- Pitcher
- Born: October 7, 1952 (age 73) Waterbury, Connecticut, U.S.
- Batted: RightThrew: Right

MLB debut
- September 10, 1977, for the California Angels

Last MLB appearance
- July 22, 1978, for the California Angels

MLB statistics
- Win–loss record: 2–2
- Earned run average: 4.71
- Strikeouts: 17
- Stats at Baseball Reference

Teams
- California Angels (1977–1978);

Medals
Men's baseball
Representing United States
Pan American Games
| Silver medal – second place | 1971 Cali | Team |

= John Caneira =

American baseball player (born 1952)

John Cascaes Caneira (born October 7, 1952) is an American former professional baseball player who played two seasons for the California Angels of Major League Baseball.

Born in Waterbury, Connecticut, Caneira went to Naugatuck High School in Naugatuck, Connecticut. He went 7–0 in his senior season, and was selected by the Pittsburgh Pirates in the 11th round of the 1970 MLB draft. He opted instead to attend Division III Eastern Connecticut State University in Willimantic, Connecticut. In college, he had an overall 105–20 record, and was a three-time NAIA All-American.

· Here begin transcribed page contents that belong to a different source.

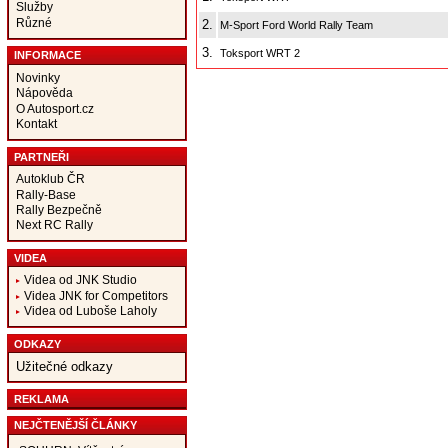
Služby
Různé
2.
M-Sport Ford World Rally Team
3.
Toksport WRT 2
INFORMACE
Novinky
Nápověda
O Autosport.cz
Kontakt
PARTNEŘI
Autoklub ČR
Rally-Base
Rally Bezpečně
Next RC Rally
VIDEA
Videa od JNK Studio
Videa JNK for Competitors
Videa od Luboše Laholy
ODKAZY
Užitečné odkazy
REKLAMA
NEJČTENĚJŠÍ ČLÁNKY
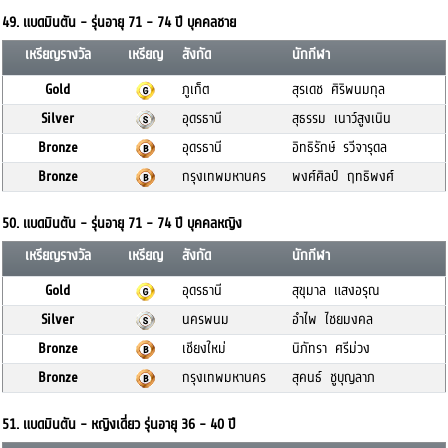
49. แบดมินตัน - รุ่นอายุ 71 - 74 ปี บุคคลชาย
เหรียญรางวัล
เหรียญ
สังกัด
นักกีฬา
Gold
ภูเก็ต
สุรเดช ศิริพนมกุล
Silver
อุดรธานี
สุธรรม เนาว์สูงเนิน
Bronze
อุดรธานี
อิทธิรักษ์ รวีจารุดล
Bronze
กรุงเทพมหานคร
พงศ์ศิลป์ ฤทธิพงศ์
50. แบดมินตัน - รุ่นอายุ 71 - 74 ปี บุคคลหญิง
เหรียญรางวัล
เหรียญ
สังกัด
นักกีฬา
Gold
อุดรธานี
สุขุมาล แสงอรุณ
Silver
นครพนม
อำไพ ไชยมงคล
Bronze
เชียงใหม่
นิภัทรา ศรีม่วง
Bronze
กรุงเทพมหานคร
สุคนธ์ ชูบุญลาภ
51. แบดมินตัน - หญิงเดี่ยว รุ่นอายุ 36 - 40 ปี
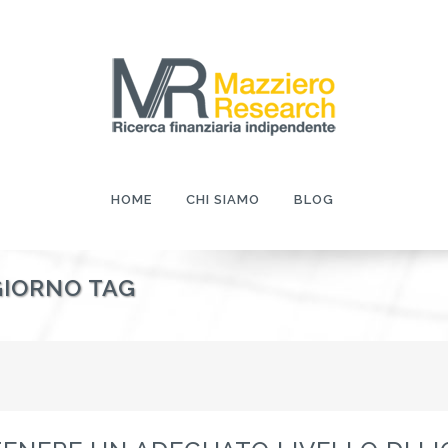
HOME
CHI SIAMO
BLOG
GIORNO TAG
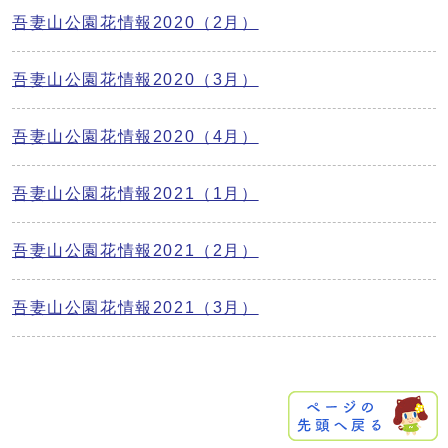
吾妻山公園花情報2020（2月）
吾妻山公園花情報2020（3月）
吾妻山公園花情報2020（4月）
吾妻山公園花情報2021（1月）
吾妻山公園花情報2021（2月）
吾妻山公園花情報2021（3月）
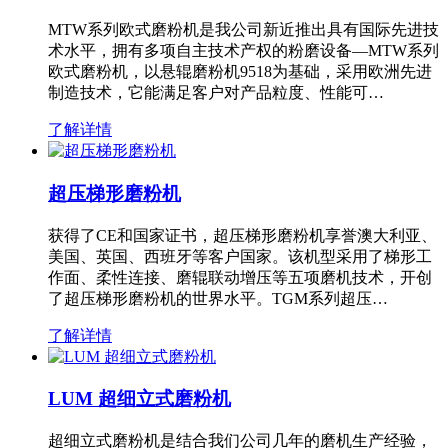
MTW系列欧式磨粉机是我公司新近推出具有国际先进技
术水平，拥有多项自主技术产权的粉磨设备—MTW系列
欧式磨粉机，以悬辊磨粉机9518为基础，采用欧洲先进
制造技术，它能满足客户对产品粒度、性能可…
了解详情
超压梯形磨粉机
获得了CE和国家证书，超压梯形磨粉机享誉澳大利亚、
美国、英国、西班牙等客户国家。该机型采用了梯形工
作面、柔性连接、磨辊联动增压等五项磨机技术，开创
了超压梯形磨粉机的世界水平。TGM系列超压…
了解详情
LUM 超细立式磨粉机
超细立式磨粉机是结合我们公司几年的磨机生产经验，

In 1972 and 1973, he played collegiate summer baseball in the Cape Cod Baseball League (CCBL) for the Bourne Canalmen (1972) and Chatham A's (1973). He was named an all-star both seasons, and won the league's Outstanding Pitcher award in both seasons.

Caneira was selected by the California Angels in the 1st round of the secondary phase of the 1974 MLB draft. He made his major league debut for the Angels in 1977, and appeared in 6 games for California that year.

Caneira was inducted into the Eastern Connecticut Athletic Hall of Fame in 1986, and was inducted into the Cape Cod Baseball League Hall of Fame in 2004.